KnowSelf operates through a two-stage training process:

  1. Stage One: The model is subjected to supervised fine-tuning to establish initial self-awareness planning patterns, teaching the agent how to mark different situations with special tokens.
  2. Stage Two: An additional RPO (Iterative Reasoning Preference Optimization) loss is implemented to further enhance the model's self-awareness capabilities, allowing it to refine its agent planning abilities.

During inference, the agent uses these special tokens to adaptively determine whether to reflect on its previous actions or consult external knowledge sources, facilitating optimal decision-making with minimal resource use.

Experimental Findings

The KnowSelf framework was tested on two simulated agent planning datasets, ALFWorld and WebShop, using different scales of LLMs. The experiments consistently showed that KnowSelf outperformed various baselines in terms of planning accuracy, using significantly less external knowledge. For instance, on the ALFWorld dataset, KnowSelf achieved superior performance with only 15.01% of actions requiring knowledge assistance, highlighting its efficiency in utilizing knowledge selectively.
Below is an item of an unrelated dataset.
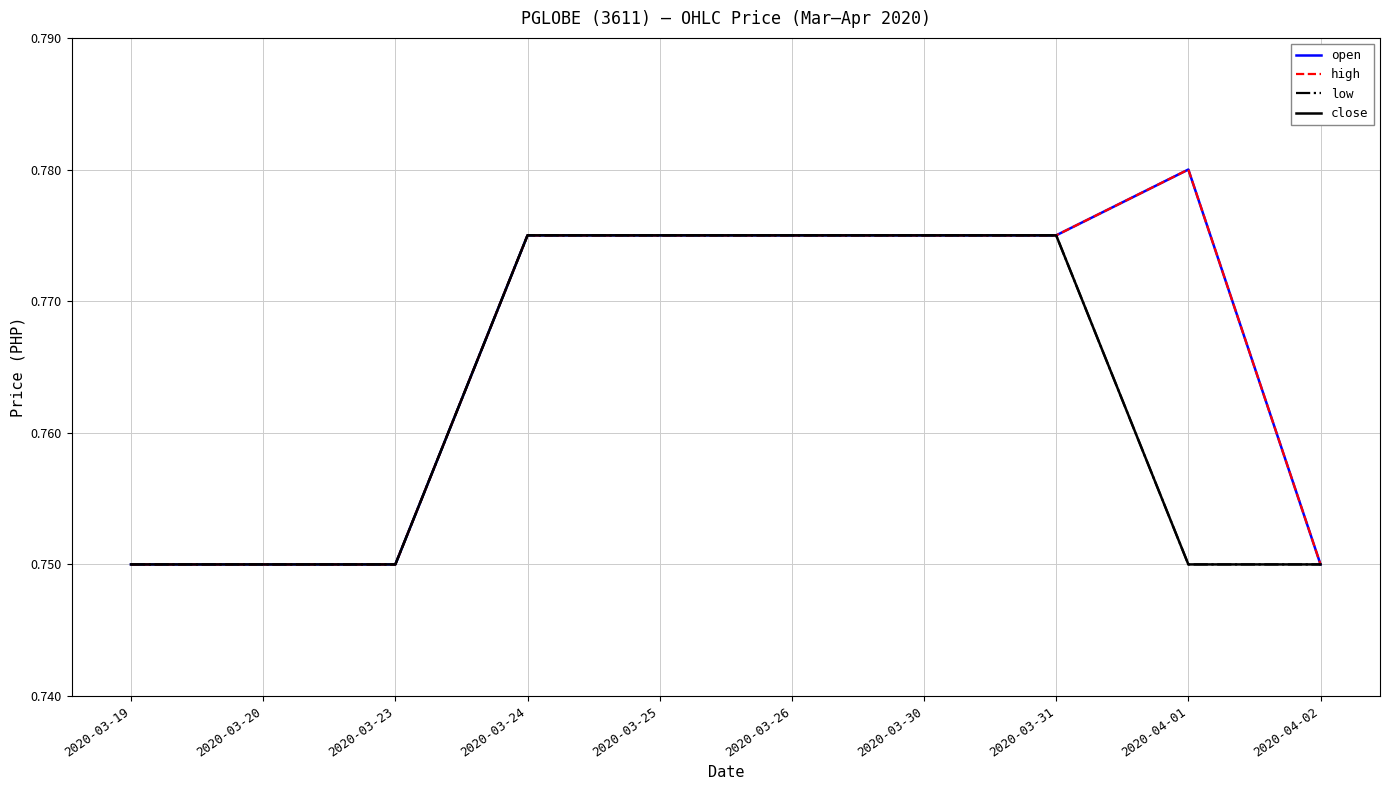

Reading left to right, extract all data points from this chart.

open: 0.8	0.8	0.8	0.8	0.8	0.8	0.8	0.8	0.8	0.8
high: 0.8	0.8	0.8	0.8	0.8	0.8	0.8	0.8	0.8	0.8
low: 0.8	0.8	0.8	0.8	0.8	0.8	0.8	0.8	0.8	0.8
close: 0.8	0.8	0.8	0.8	0.8	0.8	0.8	0.8	0.8	0.8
Theoretical and Practical Implications

The introduction of agentic knowledgeable self-awareness in LLM-based agents represents an important step towards developing more autonomous and contextually aware AI systems. The theoretical implications suggest that agents with self-awareness capabilities can better handle unexpected signals, reduce planning pattern overfitting, and potentially exhibit improved generalization across tasks.

Practically, KnowSelf could significantly lower inference costs by reducing unnecessary knowledge retrieval and reflection, making it highly applicable for real-world scenarios where computational resources are constrained. Furthermore, the research opens pathways for future studies to explore the scaling laws of agentic self-awareness and the potential integration of these methods in multi-modal environments.

Conclusion

This paper provides a robust framework for advancing the practical efficiency of LLM-based agents through conscientious knowledge use and situational adaptability. By enhancing the self-awareness capabilities of AI systems, the paper sets a foundation for more sophisticated and responsive agent-based planning applications, contributing valuable insights into the evolving field of artificial intelligence. Future research could explore extending these concepts to multi-task or multi-modal scenarios, further broadening the scope and utility of self-aware AI agents.